Big 12 Commissioner Bob Bowlsby released a response Monday afternoon, saying the eight remaining schools in the conference are disappointed. His response reads in full: 

"Although our eight members are disappointed with the decisions of these two institutions, we recognized that intercollegiate athletics is experiencing rapid change and will most likely look much different in 2025 than it does currently. The Big 12 Conference will continue to support our member institutions' efforts to graduate student-athletes, and compete for Big 12 and NCAA championships. Like many others, we will use the next four years to fully assess what the landscape will look like in 2025 and beyond. The remaining eight institutions will work together in a collaborative manner to thoughtfully and strategically position the Big 12 Conference for continued success, both athletically and academically, long into the future."

This comes one day after Big 12 officials announced they had met with the presidents of the University of Oklahoma and University of Texas.

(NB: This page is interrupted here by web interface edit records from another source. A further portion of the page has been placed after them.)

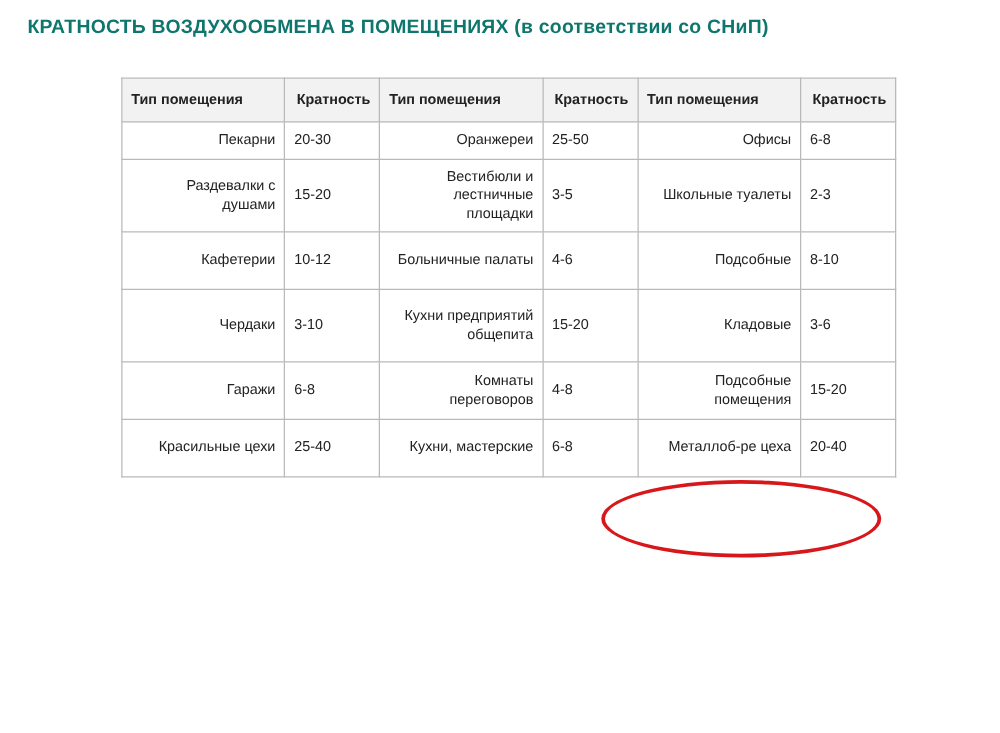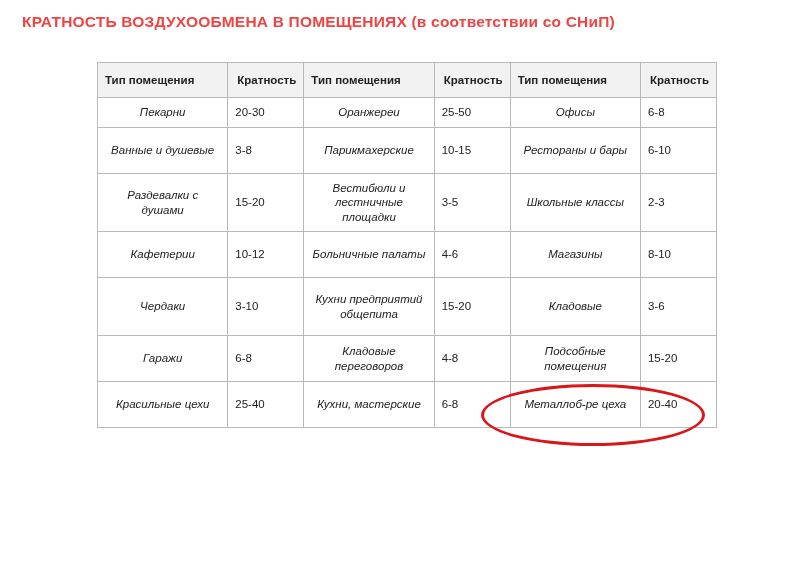--- a/index.html
+++ b/index.html
@@ -8,21 +8,21 @@
   }
   body {
     width: 800px;
     height: 586px;
     background: #ffffff;
     font-family: "Liberation Sans", sans-serif;
     overflow: hidden;
     position: relative;
   }
   .page-title {
-    color: #ef4444;
+    color: #0f766e;
     font-weight: bold;
     font-size: 15.5px;
     letter-spacing: 0.2px;
     padding: 13px 0 0 22px;
     white-space: nowrap;
   }
   .table-wrap {
     position: absolute;
     left: 97px;
     top: 62px;
@@ -47,22 +47,21 @@
     font-weight: bold;
     font-size: 11.5px;
     text-align: left;
     height: 26px;
     padding: 4px 7px;
   }
   table.rates th.num-h {
     text-align: right;
   }
   td.type {
-    text-align: center;
-    font-style: italic;
+    text-align: right;
   }
   td.num {
     text-align: left;
   }
   tbody tr {
     height: 30px;
   }
   tbody tr.tall {
     height: 46px;
   }
@@ -110,56 +109,48 @@
     </thead>
     <tbody>
       <tr>
         <td class="type">Пекарни</td>
         <td class="num">20-30</td>
         <td class="type">Оранжереи</td>
         <td class="num">25-50</td>
         <td class="type">Офисы</td>
         <td class="num">6-8</td>
       </tr>
-      <tr class="tall">
-        <td class="type">Ванные и душевые</td>
-        <td class="num">3-8</td>
-        <td class="type">Парикмахерские</td>
-        <td class="num">10-15</td>
-        <td class="type">Рестораны и бары</td>
-        <td class="num">6-10</td>
-      </tr>
       <tr class="taller">
         <td class="type">Раздевалки с душами</td>
         <td class="num">15-20</td>
         <td class="type">Вестибюли и лестничные площадки</td>
         <td class="num">3-5</td>
-        <td class="type">Школьные классы</td>
+        <td class="type">Школьные туалеты</td>
         <td class="num">2-3</td>
       </tr>
       <tr class="tall">
         <td class="type">Кафетерии</td>
         <td class="num">10-12</td>
         <td class="type">Больничные палаты</td>
         <td class="num">4-6</td>
-        <td class="type">Магазины</td>
+        <td class="type">Подсобные</td>
         <td class="num">8-10</td>
       </tr>
       <tr class="taller">
         <td class="type">Чердаки</td>
         <td class="num">3-10</td>
         <td class="type">Кухни предприятий общепита</td>
         <td class="num">15-20</td>
         <td class="type">Кладовые</td>
         <td class="num">3-6</td>
       </tr>
       <tr class="tall">
         <td class="type">Гаражи</td>
         <td class="num">6-8</td>
-        <td class="type">Кладовые переговоров</td>
+        <td class="type">Комнаты переговоров</td>
         <td class="num">4-8</td>
         <td class="type">Подсобные помещения</td>
         <td class="num">15-20</td>
       </tr>
       <tr class="tall">
         <td class="type">Красильные цехи</td>
         <td class="num">25-40</td>
         <td class="type">Кухни, мастерские</td>
         <td class="num">6-8</td>
         <td class="type">Металлоб-ре цеха</td>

"The meeting was cordial, and the Executive Committee expressed a willingness to discuss proposals that would strengthen the Conference and be mutually beneficial to OU and UT, as well as the other member institutions of the Conference," Bowlsby said in a press release. "I expect that we will continue our conversations in the days ahead and we look forward to discussing thoughts, ideas and concepts that may be of shared interest and impact."

The whirlwind speculation began with a report from the Houston Chronicle citing anonymous sources that told the publication that UT and OU had inquired with the SEC about leaving the Big 12. The prospect of OU and UT leaving the Big 12 has sparked conversations about that starting a domino effect, effectively ending the Big 12 Conference as we know it. 

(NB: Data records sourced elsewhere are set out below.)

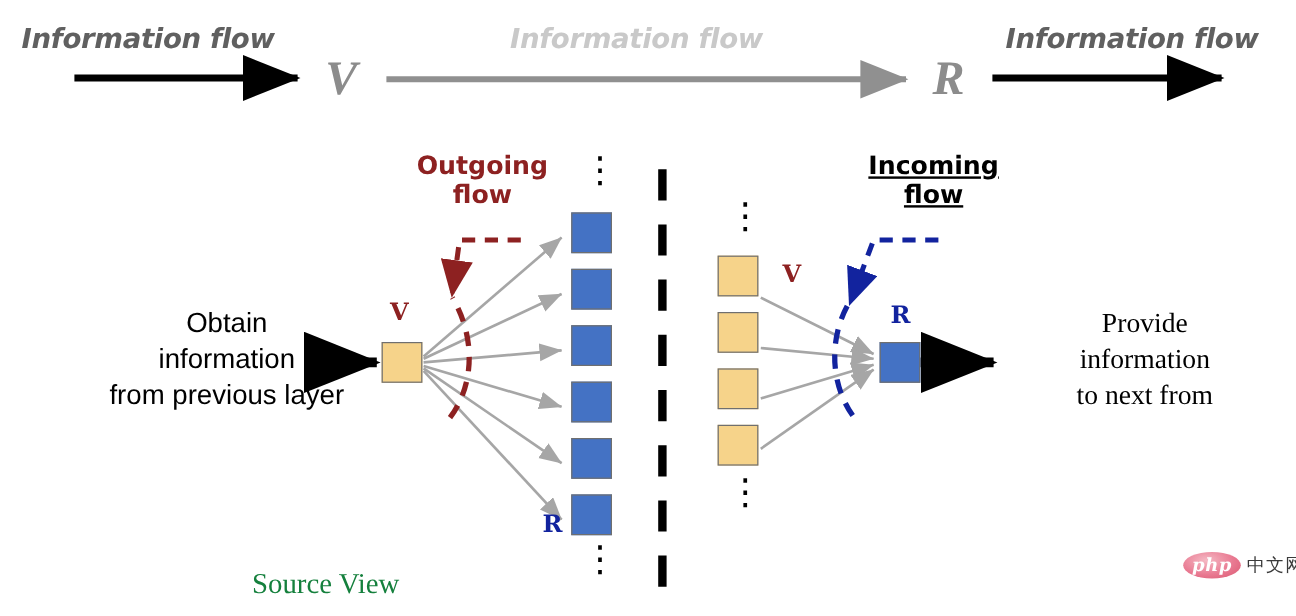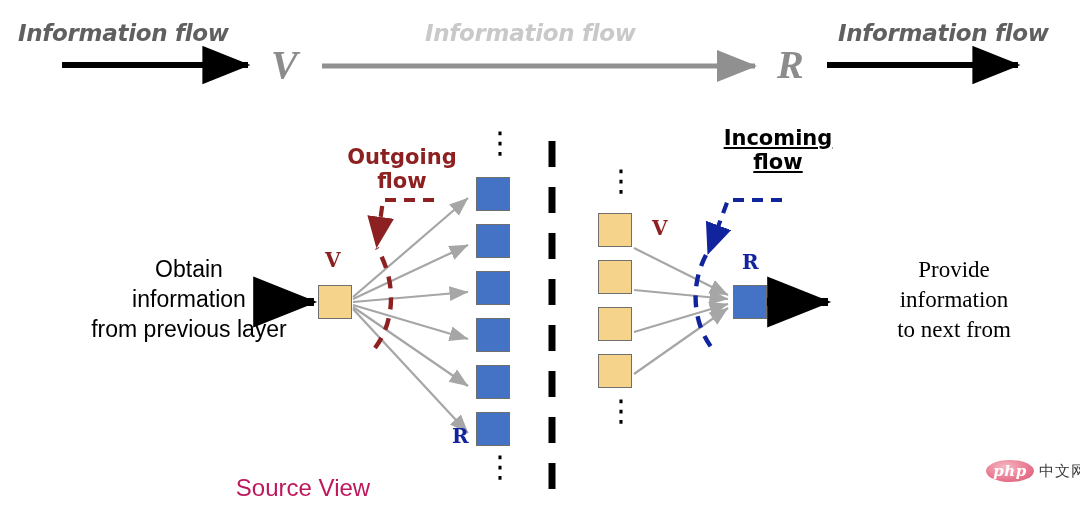--- a/index.html
+++ b/index.html
@@ -51,37 +51,36 @@
   
   .body-text {
     font-family: "Liberation Sans", sans-serif;
     font-size: 23px;
     color: #000000;
     line-height: 1.30;
     text-align: center;
     white-space: nowrap;
   }
   .view-caption {
-    font-family: Liberation Sans, sans-serif;
+    font-family: Liberation Serif, serif;
     font-size: 24px;
-    color: #be185d;
-    white-space: nowrap;
-    text-align: center;
+    color: #15803d;
+    white-space: nowrap;
   }
 
   
   .callout {
     font-family: "DejaVu Sans", sans-serif;
     font-weight: bold;
     font-size: 21px;
     line-height: 1.12;
     text-align: center;
     white-space: nowrap;
   }
-  .callout-out { color: #8d2121; margin-top: 19px; }
+  .callout-out { color: #8d2121; }
   .callout-in  { color: #000000; text-decoration: underline; }
 
   
   .tag {
     font-family: "DejaVu Serif", serif;
     font-weight: bold;
     font-size: 20px;
     line-height: 1;
     white-space: nowrap;
   }

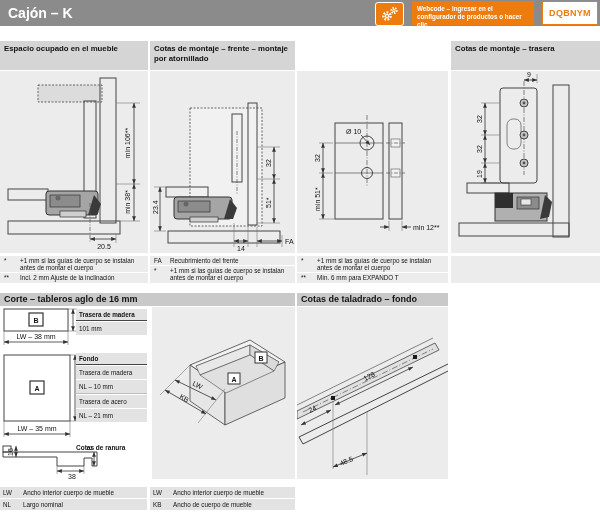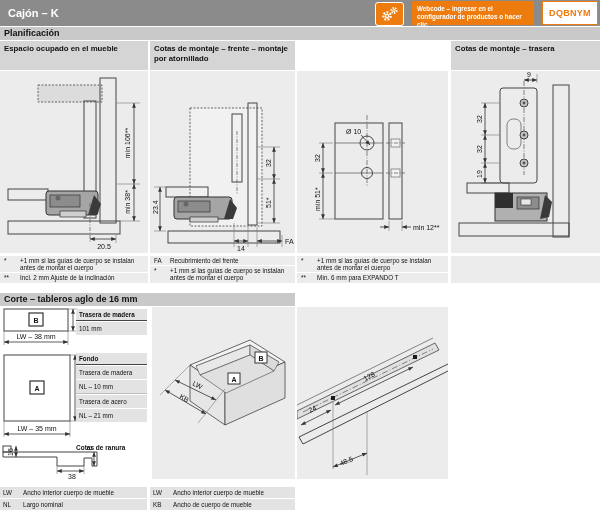--- a/index.html
+++ b/index.html
@@ -1,21 +1,21 @@
 <!DOCTYPE html>
 <html><head>
 <meta charset="utf-8">
 <style>
   html,body{margin:0;padding:0;background:#fff;}
   #screen{position:relative;width:600px;height:531px;background:#fff;overflow:hidden;
           font-family:"Liberation Sans",sans-serif;color:#111;}
   
   .titlebar{position:absolute;left:0;top:0;width:600px;height:26px;background:#8B8B8B;}
   .title{position:absolute;left:8px;top:0;height:26px;line-height:26px;color:#fff;
-         font-weight:bold;font-size:11px;}
+         font-weight:bold;font-size:14px;}
   .webcode{position:absolute;right:2px;top:1px;height:24px;display:flex;gap:8px;}
   .gearbox{width:27px;height:22px;margin-top:1px;background:#ED7B0D;border:1px solid #fff;
            border-radius:3px;display:flex;align-items:center;justify-content:center;}
   .webtext{width:122px;background:#ED7B0D;color:#fff;font-size:6.3px;font-weight:bold;
            line-height:8px;padding:4px 4px 0 5px;box-sizing:border-box;height:24px;}
   .codebox{width:54px;height:22px;margin-top:0;background:#fff;border:1px solid #ED7B0D;
            color:#ED7B0D;font-weight:bold;font-size:9px;display:flex;align-items:center;
            justify-content:center;letter-spacing:0.3px;}
   
   .secbar{position:absolute;height:13px;background:#C9C9C9;font-weight:bold;font-size:9px;
@@ -66,21 +66,20 @@
             <circle cx="14" cy="5.5" r="2.6" stroke-width="2" stroke-dasharray="1.4 1.2"></circle>
             <circle cx="14" cy="5.5" r="1.1" stroke-width="1"></circle>
           </g>
         </svg>
       </div>
       <div class="webtext">Webcode – ingresar en el configurador de productos o hacer clic</div>
       <div class="codebox">DQBNYM</div>
     </div>
   </div>
 
-  <div class="secbar" style="left:0;top:27px;width:600px;">Planificación</div>
 
   <div class="colhead" style="left:0;width:148px;">Espacio ocupado en el mueble</div>
   <div class="colhead" style="left:150px;width:145px;">Cotas de montaje – frente – montaje por atornillado</div>
   <div class="colhead" style="left:451px;width:149px;">Cotas de montaje – trasera</div>
 
   <div class="panel" style="left:0;width:148px;">
     <svg width="148" height="182" viewBox="0 0 148 182">
       <defs>
           <marker id="a1" markerWidth="7" markerHeight="6" refX="6.5" refY="3" orient="auto-start-reverse">
             <path d="M0.5,0.6 L6.5,3 L0.5,5.4 Z" fill="#333"></path>
@@ -251,20 +250,21 @@
         <span class="ntx">+1 mm si las guías de cuerpo se instalan antes de montar el cuerpo</span>
       </div>
     <div class="nrow">
         <span class="sym">**</span>
         <span class="ntx">Mín. 6 mm para EXPANDO T</span>
       </div>
   </div>
   <div class="notes" style="left:451px;width:149px;"></div>
 
   <div class="secbar" style="left:0;top:293px;width:295px;">Corte – tableros aglo de 16 mm</div>
+  <div class="secbar" style="left:297px;top:293px;width:151px;">Cotas de taladrado – fondo</div>
 
   <svg style="position:absolute;left:0;top:307px;" width="150" height="131" viewBox="0 0 150 131">
     <defs>
         <marker id="ab" markerWidth="7" markerHeight="6" refX="6.5" refY="3" orient="auto-start-reverse">
           <path d="M0.5,0.6 L6.5,3 L0.5,5.4 Z" fill="#333"></path>
         </marker>
       </defs>
     <rect x="4" y="2" width="64" height="22" class="ln" fill="#D9D9D9"></rect>
     <rect x="29" y="6" width="14" height="13" fill="#fff" stroke="#333" stroke-width="1.2"></rect>
     <text x="36" y="16" text-anchor="middle" font-weight="bold" font-size="8">B</text>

The Board of Regents at Texas A&M are also reportedly meeting on Monday for "discussion and possible action on contractual and governance issues relating to Texas A&M University and the Southeastern Conference." Texas A&M’s athletics director has said they would like to remain the only Texas team in the SEC.

Next, UT officials will need to formally ask the SEC to join its 14-member league. A new school attempting to join the conference must get 11 schools to vote yes. Four no votes would deny expansion. 

For now, UT and OU remain members of the Big 12 through at least the 2024-25 athletic year, according to KVUE media partners at the Austin American-Statesman. The Statesman reported that the Big 12 asked its members to sign a five-year extension, but UT hesitated to commit to that extension and began pursuing other options, including switching conferences.